Renters Need Access To Charging Stations To Consider Buying EVs

The electric vehicle revolution appears to be passing renters by. And the solution involves deploying more charging stations.

In a new working paper and blog by UC Berkeley energy economist Lucas Davis, he finds that homeowners are much more likely than renters to own an EV, even with similar incomes. He found, for example, that among households with incomes between $75,000 and $100,000 per year, 1 in 130 homeowners owned an EV, while only 1 in 370 renters owned one.

Why the discrepancy? As Davis explains, it’s about access to charging:

Most homeowners have a garage, a driveway or both.
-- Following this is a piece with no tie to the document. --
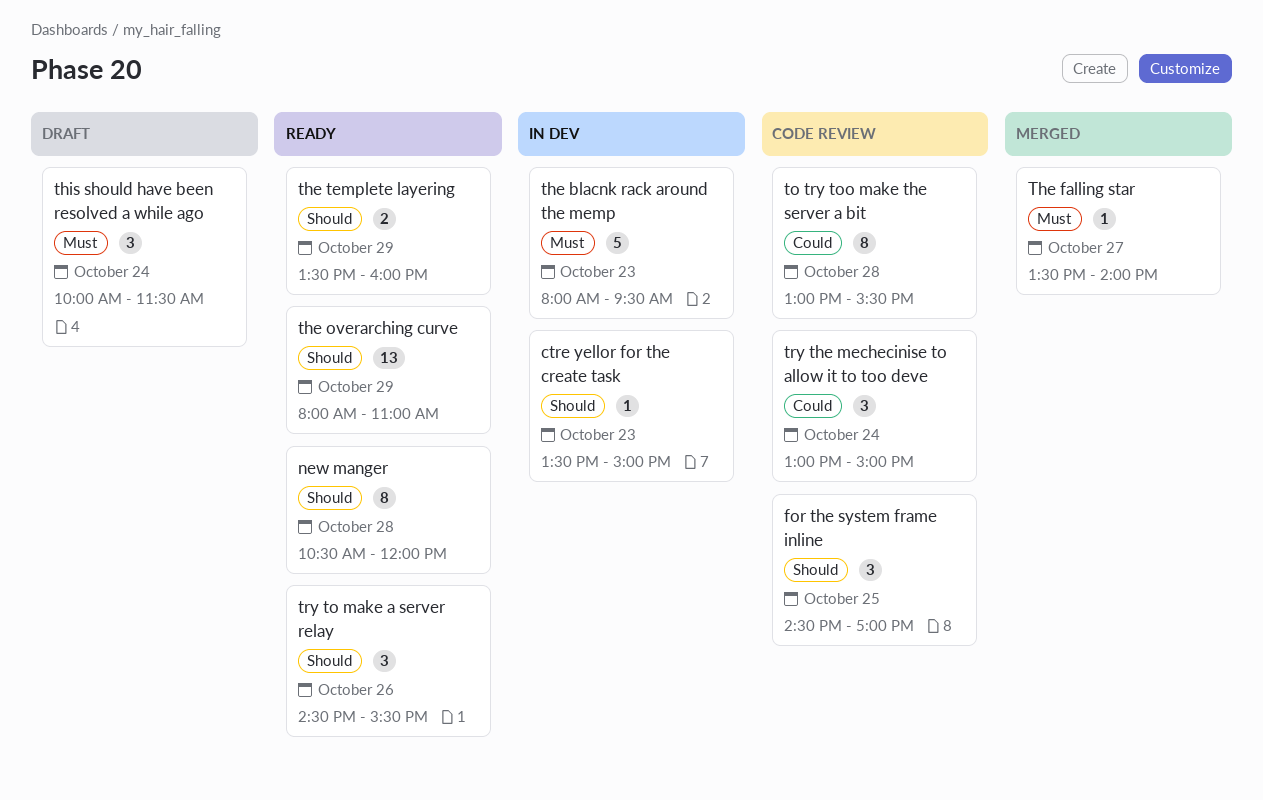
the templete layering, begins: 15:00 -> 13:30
That makes charging extremely convenient for them because they can charge their vehicles at night.

It’s not so easy, however, for many renters. Renters are more likely to live in multi-unit buildings and parking spots may not be assigned, or there may not be any parking spots at all. The federal data doesn’t provide any information about parking availability, but this likely helps explain the disparity between homeowners and renter EV ownership rates.
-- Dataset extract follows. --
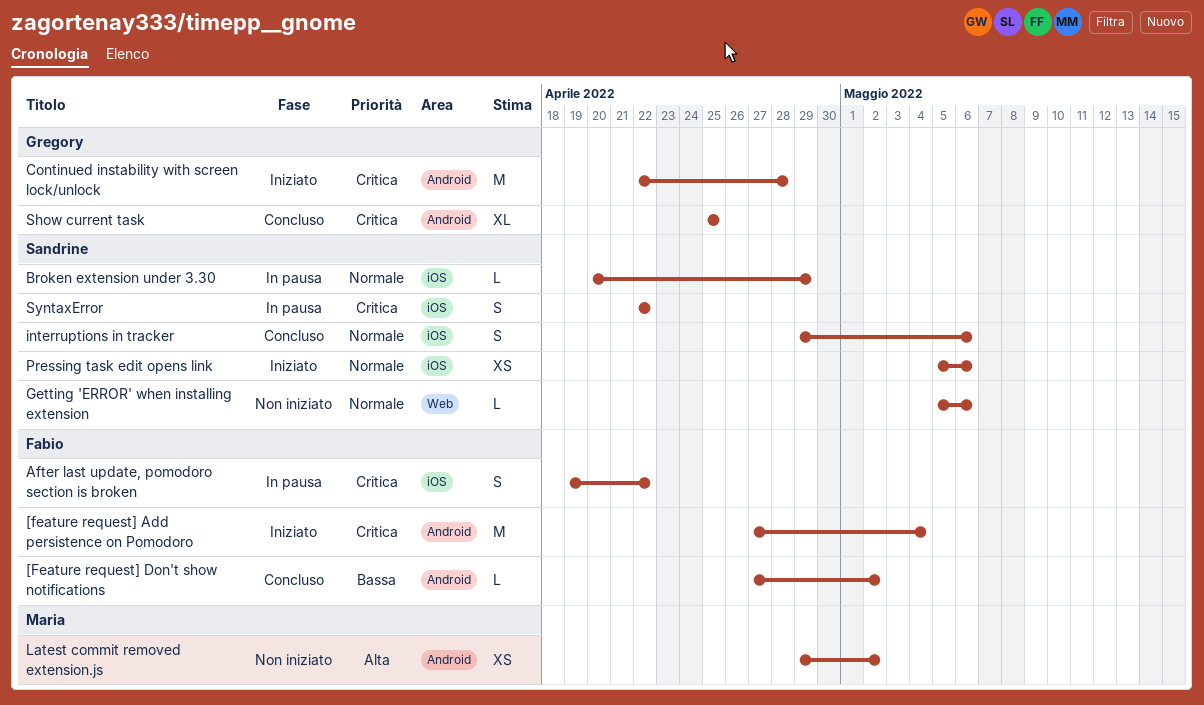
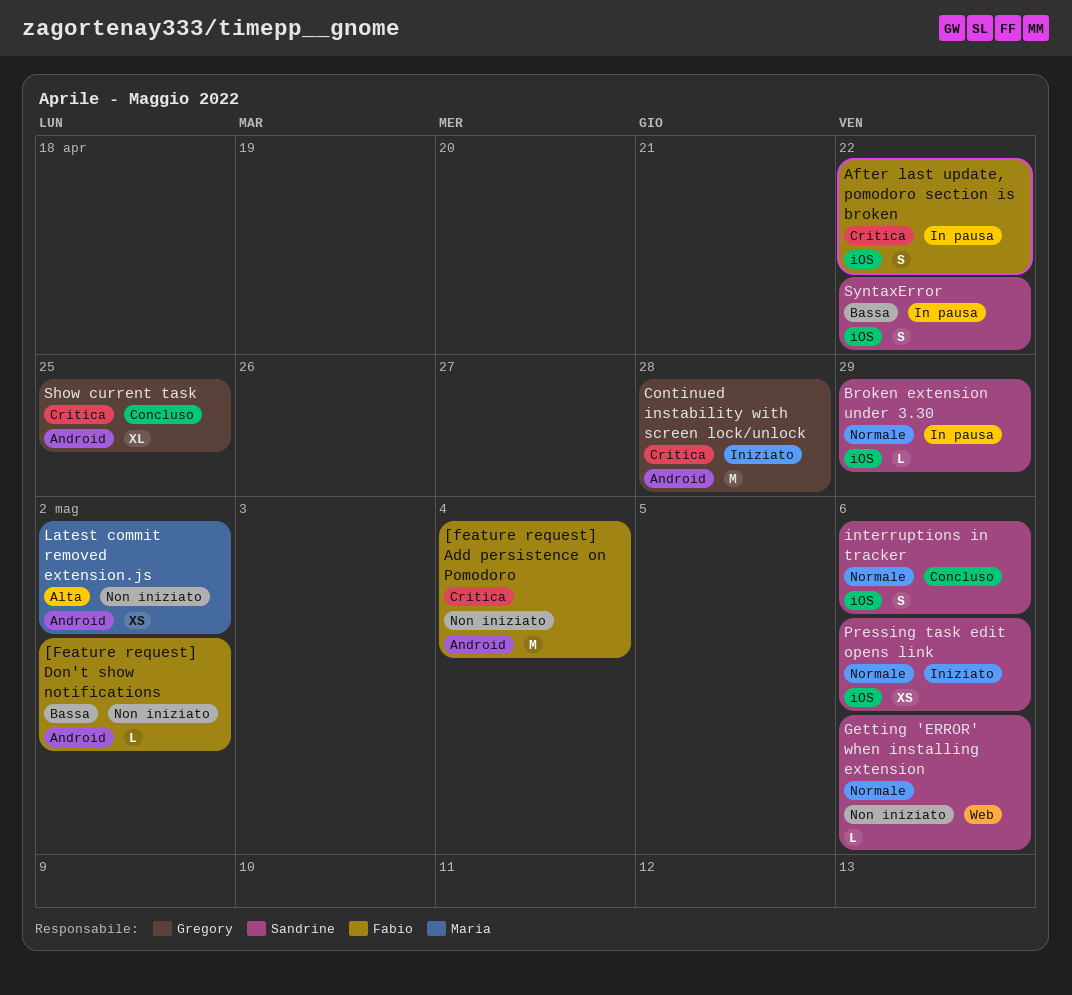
[feature request] Add persistence on Pomodoro, status: Iniziato -> Non iniziato
[Feature request] Don't show notifications, status: Concluso -> Non iniziato
SyntaxError, priority: Critica -> Bassa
There is also the related question of charging equipment. For homeowners, it is relatively straightforward to invest in a 240-volt outlet, electric panel upgrades and other improvements to speed up charging. These investments can cost $1,000 or more, but are a good investment for a homeowner planning to stay put.

Making this investment is trickier for renters, however. They may not want to invest their own money in a property they don’t own and their landlords may be unwilling to let them do it in any case due to liability and other concerns.

The best solution is to deploy more EV charging stations at workplaces and in fast-charging “plazas,” as we described in our 2017 Berkeley / UCLA Law report Plugging Away.

And more charging stations are needed not just for apartment dwellers and renters but to meet our climate goals more generally. In a recent report by the Center for American Progress, the authors found that most states in the U.S. have funded less than half of the deployment needed to meet our Paris climate accord commitment.

As E&E News reported on the study [paywalled]:

The analysis found that some 330,000 new public Level 2 and direct-current fast-charging stations would need to go up around the country by 2025.

At a cost of $4.7 billion, those networks would feed power to the 14 million plug-in hybrids and battery electrics necessary to bring greenhouse gas emissions from light-duty cars in line with the accord.

It’s a lot of money that’s needed — but also potentially a lot of revenue from selling electricity as vehicle fuel. With more utility and potentially automaker investment, this infrastructure goal should be feasible to achieve, if we muster the political will.